Entries shown:
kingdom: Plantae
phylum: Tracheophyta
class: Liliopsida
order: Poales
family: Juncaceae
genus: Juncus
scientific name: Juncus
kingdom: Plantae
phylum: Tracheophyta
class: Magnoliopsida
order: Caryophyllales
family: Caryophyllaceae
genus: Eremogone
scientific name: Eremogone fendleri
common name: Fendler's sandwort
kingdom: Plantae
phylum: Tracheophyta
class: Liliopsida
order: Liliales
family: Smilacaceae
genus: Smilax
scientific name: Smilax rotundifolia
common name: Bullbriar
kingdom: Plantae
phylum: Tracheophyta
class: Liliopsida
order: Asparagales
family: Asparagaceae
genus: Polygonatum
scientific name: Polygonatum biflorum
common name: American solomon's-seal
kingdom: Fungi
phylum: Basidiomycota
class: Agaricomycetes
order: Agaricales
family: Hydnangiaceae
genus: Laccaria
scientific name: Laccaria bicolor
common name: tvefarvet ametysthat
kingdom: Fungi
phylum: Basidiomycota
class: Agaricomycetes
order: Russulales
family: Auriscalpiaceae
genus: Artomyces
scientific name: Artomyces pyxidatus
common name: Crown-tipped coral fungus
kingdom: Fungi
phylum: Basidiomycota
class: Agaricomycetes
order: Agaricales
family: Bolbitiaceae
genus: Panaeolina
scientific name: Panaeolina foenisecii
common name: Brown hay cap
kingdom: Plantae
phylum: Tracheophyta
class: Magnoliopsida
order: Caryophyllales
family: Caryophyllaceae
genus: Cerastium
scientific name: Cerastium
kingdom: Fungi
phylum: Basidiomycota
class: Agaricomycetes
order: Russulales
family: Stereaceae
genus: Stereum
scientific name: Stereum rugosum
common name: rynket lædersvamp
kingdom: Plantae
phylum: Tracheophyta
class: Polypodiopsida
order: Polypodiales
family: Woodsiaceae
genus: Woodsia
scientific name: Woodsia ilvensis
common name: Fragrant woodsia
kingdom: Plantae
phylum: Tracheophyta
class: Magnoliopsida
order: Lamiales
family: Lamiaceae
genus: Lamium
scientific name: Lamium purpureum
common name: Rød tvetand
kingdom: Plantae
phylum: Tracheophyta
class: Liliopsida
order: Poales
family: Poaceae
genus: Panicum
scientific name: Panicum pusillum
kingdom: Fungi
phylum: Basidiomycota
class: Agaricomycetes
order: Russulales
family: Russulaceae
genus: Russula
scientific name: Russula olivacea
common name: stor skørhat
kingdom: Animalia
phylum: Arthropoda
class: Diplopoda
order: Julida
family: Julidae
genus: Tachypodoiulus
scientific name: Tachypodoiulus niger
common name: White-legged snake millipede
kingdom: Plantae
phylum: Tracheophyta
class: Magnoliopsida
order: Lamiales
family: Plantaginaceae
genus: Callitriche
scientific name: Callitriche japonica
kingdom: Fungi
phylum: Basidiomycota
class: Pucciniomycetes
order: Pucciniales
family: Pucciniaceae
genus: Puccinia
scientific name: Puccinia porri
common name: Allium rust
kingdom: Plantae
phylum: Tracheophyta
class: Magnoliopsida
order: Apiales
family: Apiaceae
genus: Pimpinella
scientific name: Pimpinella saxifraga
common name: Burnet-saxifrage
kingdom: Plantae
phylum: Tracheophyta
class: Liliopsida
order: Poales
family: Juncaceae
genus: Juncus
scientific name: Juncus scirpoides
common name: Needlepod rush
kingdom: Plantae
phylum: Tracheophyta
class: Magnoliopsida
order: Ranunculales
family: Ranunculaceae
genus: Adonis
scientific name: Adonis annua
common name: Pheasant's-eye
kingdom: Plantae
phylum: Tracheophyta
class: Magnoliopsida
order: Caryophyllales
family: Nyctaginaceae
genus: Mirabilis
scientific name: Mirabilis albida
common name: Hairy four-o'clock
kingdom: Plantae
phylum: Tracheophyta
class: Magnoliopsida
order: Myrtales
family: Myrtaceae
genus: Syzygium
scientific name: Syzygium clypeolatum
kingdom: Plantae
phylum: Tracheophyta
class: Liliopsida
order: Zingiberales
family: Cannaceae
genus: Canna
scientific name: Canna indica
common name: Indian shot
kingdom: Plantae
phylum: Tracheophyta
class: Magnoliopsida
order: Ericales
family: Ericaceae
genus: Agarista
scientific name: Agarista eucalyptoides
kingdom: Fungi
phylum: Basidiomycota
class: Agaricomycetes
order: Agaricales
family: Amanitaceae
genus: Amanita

Challenge:
Rewrite the lines above with every "common name" changed to "vernacular name" and everything else left as it is.

Answer to the problem:
kingdom: Plantae
phylum: Tracheophyta
class: Liliopsida
order: Poales
family: Juncaceae
genus: Juncus
scientific name: Juncus
kingdom: Plantae
phylum: Tracheophyta
class: Magnoliopsida
order: Caryophyllales
family: Caryophyllaceae
genus: Eremogone
scientific name: Eremogone fendleri
vernacular name: Fendler's sandwort
kingdom: Plantae
phylum: Tracheophyta
class: Liliopsida
order: Liliales
family: Smilacaceae
genus: Smilax
scientific name: Smilax rotundifolia
vernacular name: Bullbriar
kingdom: Plantae
phylum: Tracheophyta
class: Liliopsida
order: Asparagales
family: Asparagaceae
genus: Polygonatum
scientific name: Polygonatum biflorum
vernacular name: American solomon's-seal
kingdom: Fungi
phylum: Basidiomycota
class: Agaricomycetes
order: Agaricales
family: Hydnangiaceae
genus: Laccaria
scientific name: Laccaria bicolor
vernacular name: tvefarvet ametysthat
kingdom: Fungi
phylum: Basidiomycota
class: Agaricomycetes
order: Russulales
family: Auriscalpiaceae
genus: Artomyces
scientific name: Artomyces pyxidatus
vernacular name: Crown-tipped coral fungus
kingdom: Fungi
phylum: Basidiomycota
class: Agaricomycetes
order: Agaricales
family: Bolbitiaceae
genus: Panaeolina
scientific name: Panaeolina foenisecii
vernacular name: Brown hay cap
kingdom: Plantae
phylum: Tracheophyta
class: Magnoliopsida
order: Caryophyllales
family: Caryophyllaceae
genus: Cerastium
scientific name: Cerastium
kingdom: Fungi
phylum: Basidiomycota
class: Agaricomycetes
order: Russulales
family: Stereaceae
genus: Stereum
scientific name: Stereum rugosum
vernacular name: rynket lædersvamp
kingdom: Plantae
phylum: Tracheophyta
class: Polypodiopsida
order: Polypodiales
family: Woodsiaceae
genus: Woodsia
scientific name: Woodsia ilvensis
vernacular name: Fragrant woodsia
kingdom: Plantae
phylum: Tracheophyta
class: Magnoliopsida
order: Lamiales
family: Lamiaceae
genus: Lamium
scientific name: Lamium purpureum
vernacular name: Rød tvetand
kingdom: Plantae
phylum: Tracheophyta
class: Liliopsida
order: Poales
family: Poaceae
genus: Panicum
scientific name: Panicum pusillum
kingdom: Fungi
phylum: Basidiomycota
class: Agaricomycetes
order: Russulales
family: Russulaceae
genus: Russula
scientific name: Russula olivacea
vernacular name: stor skørhat
kingdom: Animalia
phylum: Arthropoda
class: Diplopoda
order: Julida
family: Julidae
genus: Tachypodoiulus
scientific name: Tachypodoiulus niger
vernacular name: White-legged snake millipede
kingdom: Plantae
phylum: Tracheophyta
class: Magnoliopsida
order: Lamiales
family: Plantaginaceae
genus: Callitriche
scientific name: Callitriche japonica
kingdom: Fungi
phylum: Basidiomycota
class: Pucciniomycetes
order: Pucciniales
family: Pucciniaceae
genus: Puccinia
scientific name: Puccinia porri
vernacular name: Allium rust
kingdom: Plantae
phylum: Tracheophyta
class: Magnoliopsida
order: Apiales
family: Apiaceae
genus: Pimpinella
scientific name: Pimpinella saxifraga
vernacular name: Burnet-saxifrage
kingdom: Plantae
phylum: Tracheophyta
class: Liliopsida
order: Poales
family: Juncaceae
genus: Juncus
scientific name: Juncus scirpoides
vernacular name: Needlepod rush
kingdom: Plantae
phylum: Tracheophyta
class: Magnoliopsida
order: Ranunculales
family: Ranunculaceae
genus: Adonis
scientific name: Adonis annua
vernacular name: Pheasant's-eye
kingdom: Plantae
phylum: Tracheophyta
class: Magnoliopsida
order: Caryophyllales
family: Nyctaginaceae
genus: Mirabilis
scientific name: Mirabilis albida
vernacular name: Hairy four-o'clock
kingdom: Plantae
phylum: Tracheophyta
class: Magnoliopsida
order: Myrtales
family: Myrtaceae
genus: Syzygium
scientific name: Syzygium clypeolatum
kingdom: Plantae
phylum: Tracheophyta
class: Liliopsida
order: Zingiberales
family: Cannaceae
genus: Canna
scientific name: Canna indica
vernacular name: Indian shot
kingdom: Plantae
phylum: Tracheophyta
class: Magnoliopsida
order: Ericales
family: Ericaceae
genus: Agarista
scientific name: Agarista eucalyptoides
kingdom: Fungi
phylum: Basidiomycota
class: Agaricomycetes
order: Agaricales
family: Amanitaceae
genus: Amanita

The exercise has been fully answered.